Problem details - Switch each "Далее" in the lines below to "Подробнее", leaving everything else as it is.

[Saved data entries]
━━━━━━━━━━━━━━━━
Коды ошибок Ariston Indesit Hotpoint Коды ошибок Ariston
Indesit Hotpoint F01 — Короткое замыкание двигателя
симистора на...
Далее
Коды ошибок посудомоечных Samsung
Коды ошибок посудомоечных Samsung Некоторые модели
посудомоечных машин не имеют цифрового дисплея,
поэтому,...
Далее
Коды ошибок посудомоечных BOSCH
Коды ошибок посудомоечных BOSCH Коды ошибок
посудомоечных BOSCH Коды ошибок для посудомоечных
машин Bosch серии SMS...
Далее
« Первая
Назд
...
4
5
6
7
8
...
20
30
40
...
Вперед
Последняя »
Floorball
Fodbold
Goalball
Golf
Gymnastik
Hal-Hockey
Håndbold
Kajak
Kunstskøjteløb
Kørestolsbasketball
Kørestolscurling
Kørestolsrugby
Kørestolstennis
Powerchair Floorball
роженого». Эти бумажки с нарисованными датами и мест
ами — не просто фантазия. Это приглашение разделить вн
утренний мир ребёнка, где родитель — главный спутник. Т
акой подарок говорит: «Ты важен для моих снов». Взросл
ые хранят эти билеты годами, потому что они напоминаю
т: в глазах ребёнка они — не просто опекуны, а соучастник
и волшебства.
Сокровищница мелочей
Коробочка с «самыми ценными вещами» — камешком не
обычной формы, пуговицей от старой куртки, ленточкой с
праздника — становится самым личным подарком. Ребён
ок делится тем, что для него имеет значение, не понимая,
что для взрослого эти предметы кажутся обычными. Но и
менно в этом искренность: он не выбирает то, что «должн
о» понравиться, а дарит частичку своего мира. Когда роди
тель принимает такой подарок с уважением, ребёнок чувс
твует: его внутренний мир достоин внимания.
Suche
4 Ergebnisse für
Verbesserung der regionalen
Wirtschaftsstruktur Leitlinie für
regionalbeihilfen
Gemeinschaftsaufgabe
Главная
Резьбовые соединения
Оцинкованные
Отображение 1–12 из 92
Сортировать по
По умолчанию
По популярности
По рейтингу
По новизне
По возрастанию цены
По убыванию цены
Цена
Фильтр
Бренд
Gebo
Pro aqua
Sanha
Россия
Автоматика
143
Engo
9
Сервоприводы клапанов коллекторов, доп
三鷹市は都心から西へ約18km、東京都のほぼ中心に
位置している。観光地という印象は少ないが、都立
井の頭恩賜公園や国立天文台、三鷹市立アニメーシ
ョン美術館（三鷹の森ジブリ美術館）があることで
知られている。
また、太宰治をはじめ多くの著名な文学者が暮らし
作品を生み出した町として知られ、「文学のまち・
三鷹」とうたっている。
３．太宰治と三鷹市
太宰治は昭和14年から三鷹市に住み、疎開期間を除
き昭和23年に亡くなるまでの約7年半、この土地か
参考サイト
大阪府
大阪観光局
━━━━━━━━━━━━━━━━
Reply -
Коды ошибок Ariston Indesit Hotpoint Коды ошибок Ariston
Indesit Hotpoint F01 — Короткое замыкание двигателя
симистора на...
Подробнее
Коды ошибок посудомоечных Samsung
Коды ошибок посудомоечных Samsung Некоторые модели
посудомоечных машин не имеют цифрового дисплея,
поэтому,...
Подробнее
Коды ошибок посудомоечных BOSCH
Коды ошибок посудомоечных BOSCH Коды ошибок
посудомоечных BOSCH Коды ошибок для посудомоечных
машин Bosch серии SMS...
Подробнее
« Первая
Назд
...
4
5
6
7
8
...
20
30
40
...
Вперед
Последняя »
Floorball
Fodbold
Goalball
Golf
Gymnastik
Hal-Hockey
Håndbold
Kajak
Kunstskøjteløb
Kørestolsbasketball
Kørestolscurling
Kørestolsrugby
Kørestolstennis
Powerchair Floorball
роженого». Эти бумажки с нарисованными датами и мест
ами — не просто фантазия. Это приглашение разделить вн
утренний мир ребёнка, где родитель — главный спутник. Т
акой подарок говорит: «Ты важен для моих снов». Взросл
ые хранят эти билеты годами, потому что они напоминаю
т: в глазах ребёнка они — не просто опекуны, а соучастник
и волшебства.
Сокровищница мелочей
Коробочка с «самыми ценными вещами» — камешком не
обычной формы, пуговицей от старой куртки, ленточкой с
праздника — становится самым личным подарком. Ребён
ок делится тем, что для него имеет значение, не понимая,
что для взрослого эти предметы кажутся обычными. Но и
менно в этом искренность: он не выбирает то, что «должн
о» понравиться, а дарит частичку своего мира. Когда роди
тель принимает такой подарок с уважением, ребёнок чувс
твует: его внутренний мир достоин внимания.
Suche
4 Ergebnisse für
Verbesserung der regionalen
Wirtschaftsstruktur Leitlinie für
regionalbeihilfen
Gemeinschaftsaufgabe
Главная
Резьбовые соединения
Оцинкованные
Отображение 1–12 из 92
Сортировать по
По умолчанию
По популярности
По рейтингу
По новизне
По возрастанию цены
По убыванию цены
Цена
Фильтр
Бренд
Gebo
Pro aqua
Sanha
Россия
Автоматика
143
Engo
9
Сервоприводы клапанов коллекторов, доп
三鷹市は都心から西へ約18km、東京都のほぼ中心に
位置している。観光地という印象は少ないが、都立
井の頭恩賜公園や国立天文台、三鷹市立アニメーシ
ョン美術館（三鷹の森ジブリ美術館）があることで
知られている。
また、太宰治をはじめ多くの著名な文学者が暮らし
作品を生み出した町として知られ、「文学のまち・
三鷹」とうたっている。
３．太宰治と三鷹市
太宰治は昭和14年から三鷹市に住み、疎開期間を除
き昭和23年に亡くなるまでの約7年半、この土地か
参考サイト
大阪府
大阪観光局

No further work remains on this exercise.